The Rolling Stones have received just about every earthly honor in their legendary career, and now they are making rock history on Mars.

PASADENA, Calif. — The Rolling Stones have received just about every earthly honor in their legendary career, and now they are making rock history on Mars.

NASA has named a rock there after the band. It’s the size of a golf ball and was photographed by the InSight lander.

Actor Robert Downey Jr. announced the honor Thursday night before the band’s concert at the Rose Bowl in Pasadena, California. The stadium is about three miles from NASA’s Jet Propulsion Laboratory, which runs the Mars InSight mission.

“NASA has given us something we’ve always dreamed of, our own rock on Mars,” singer Mick Jagger told the crowd. “I can’t believe it. I want to put it, bring it back and put it on our mantelpiece.”

You’re probably wondering why this has happened. When the InSight lander touched down on the Red Planet on November 26, 2018, its thrusters blew the rock about 3 feet — making it a rolling stone in the most literal sense. It’s the farthest NASA has seen a rock roll during a landing on another planet, the space agency said in a news release.

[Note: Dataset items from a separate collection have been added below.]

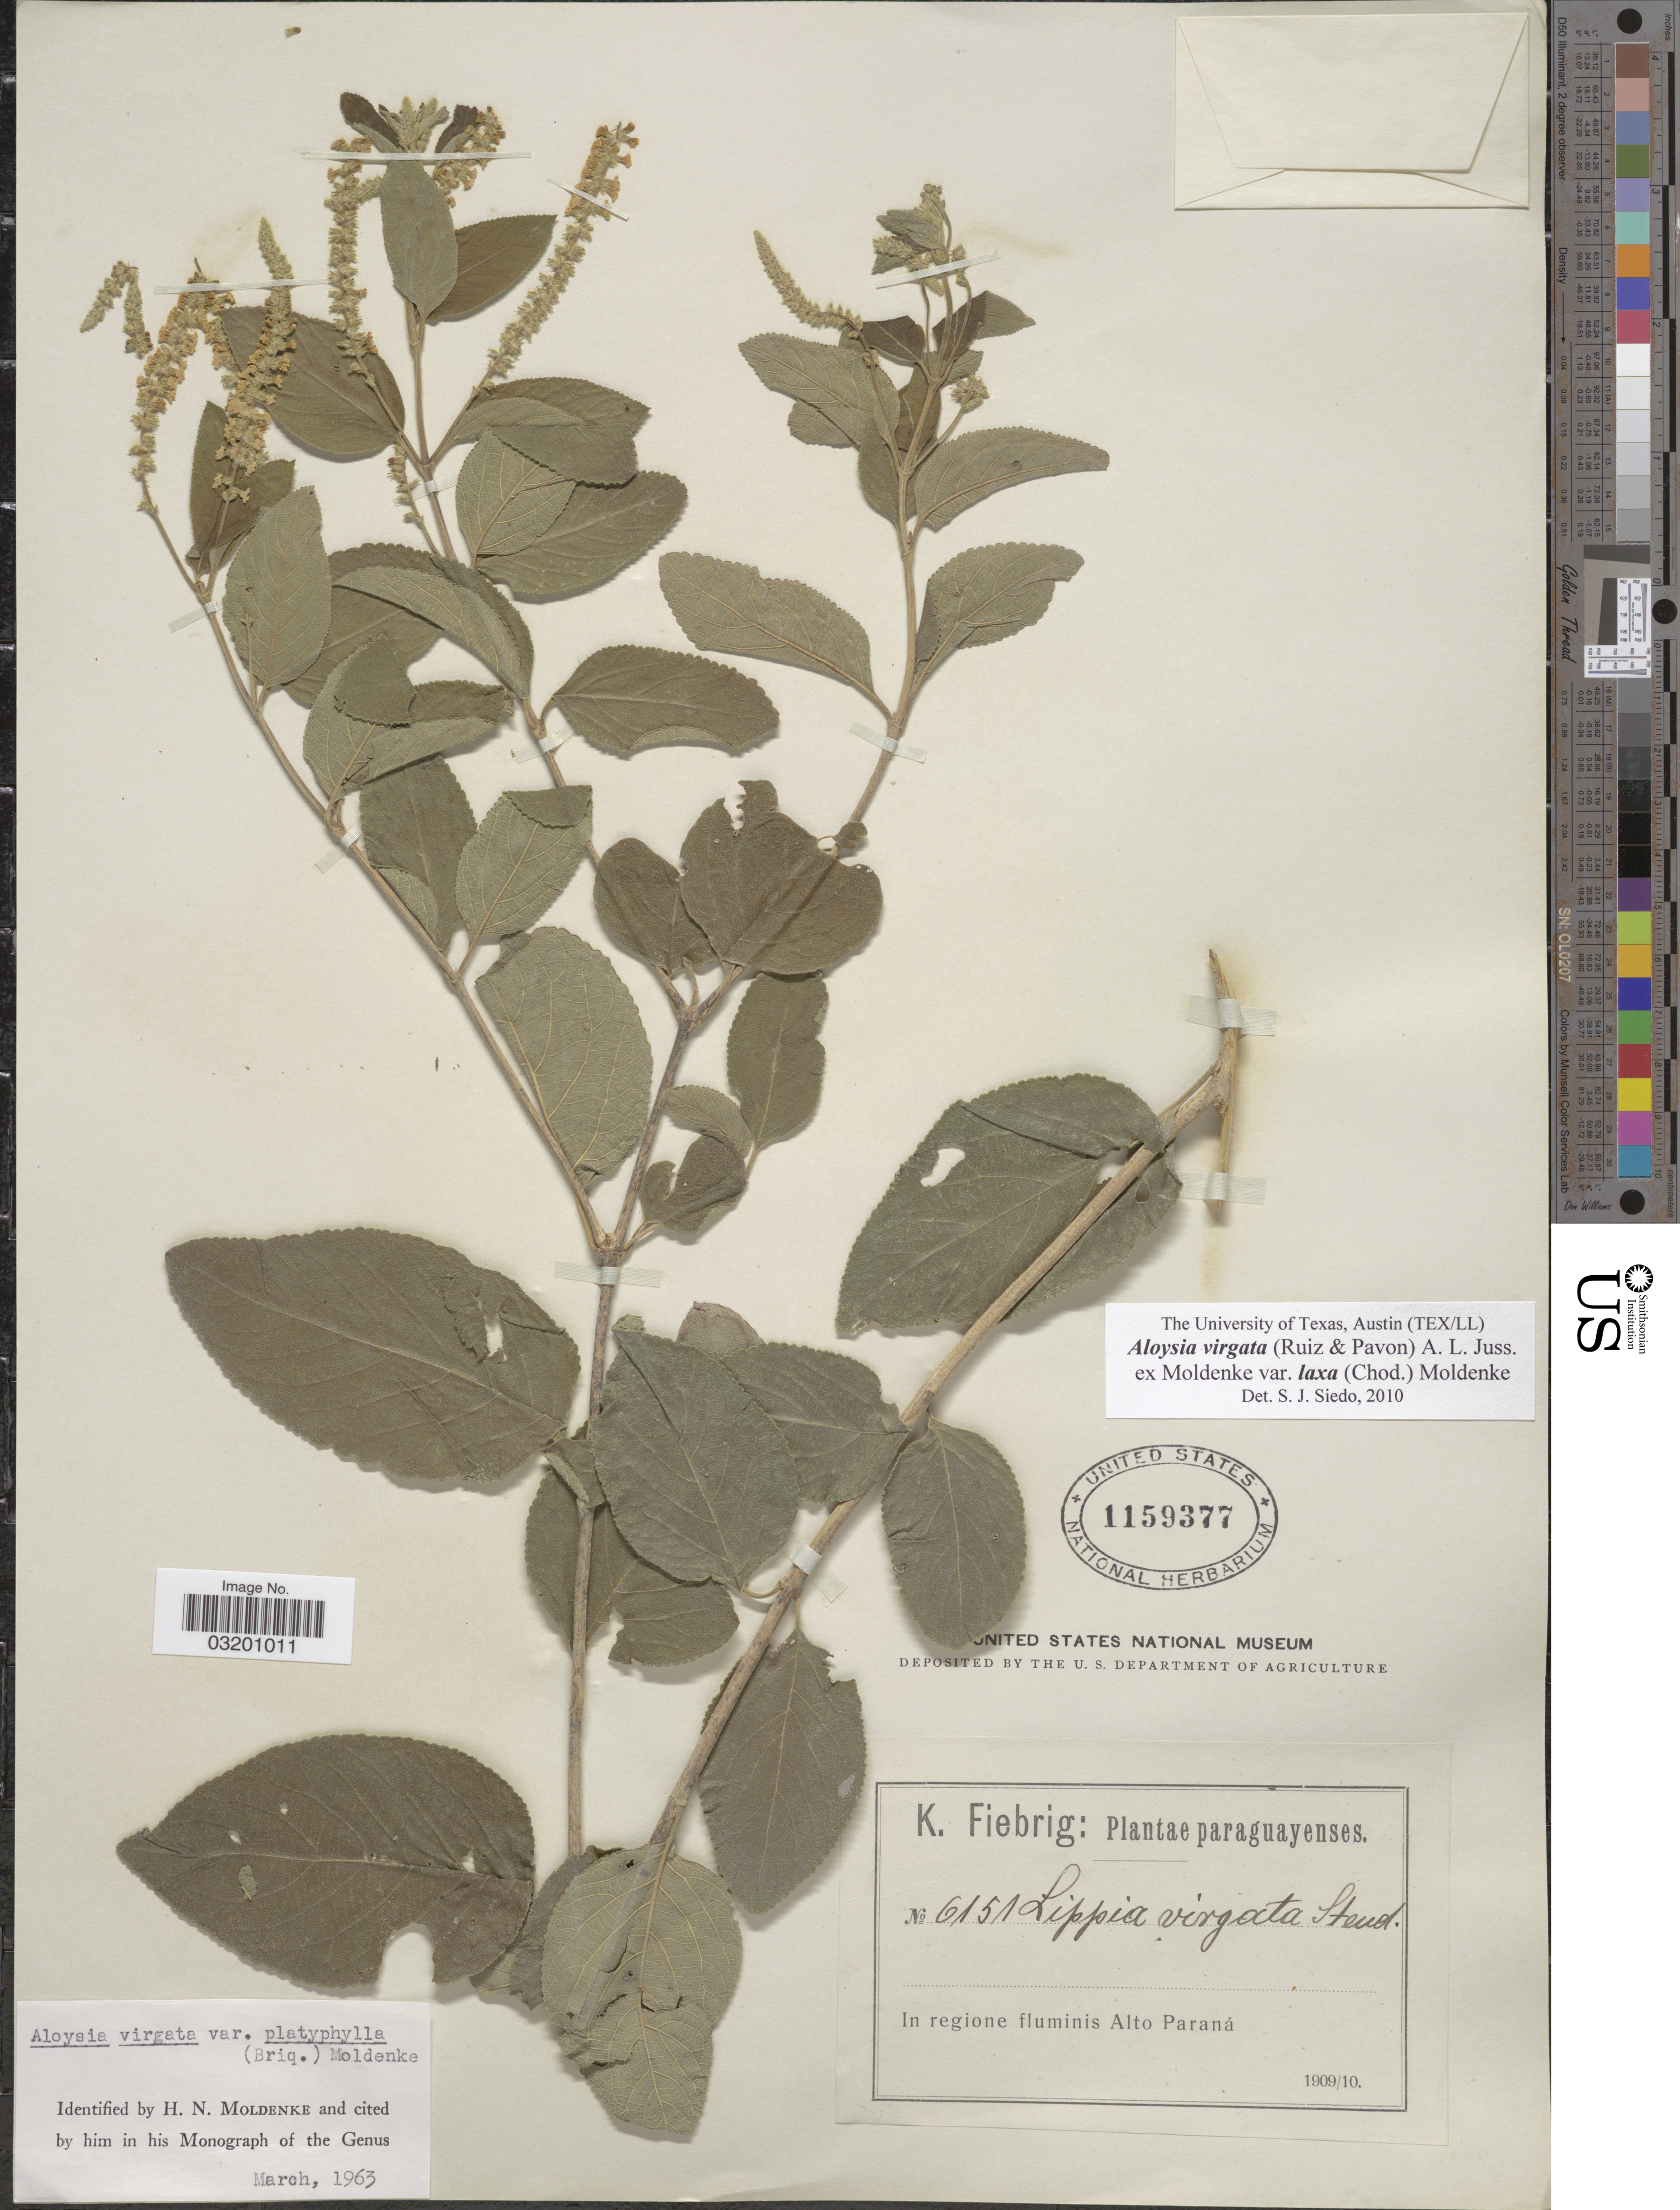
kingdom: Plantae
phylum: Tracheophyta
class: Magnoliopsida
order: Lamiales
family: Verbenaceae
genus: Aloysia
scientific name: Aloysia virgata var. laxa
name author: (Chodat) Moldenke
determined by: Siedo, S. J.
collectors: K. Fiebrig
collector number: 6151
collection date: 1909/1910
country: Paraguay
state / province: Alto Parana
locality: In regione fluminis Alto Paraná.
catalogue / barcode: US 1159377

NASA says the new name isn’t official because the International Astronomical Union is in charge of assigning the scientific names of places and objects in the solar system, such as planets, asteroids and locations on other worlds.

NASA scientists frequently give nicknames to rocks and geographical features to help tell them apart. “So while the name Rolling Stones Rock is informal, it will appear on working maps of the Red Planet,” the NASA statement said.

NASA’s InSight lander is studying the deep interior of Mars, seismic activity, and the frequency of meteor strikes. It also provides a daily weather report.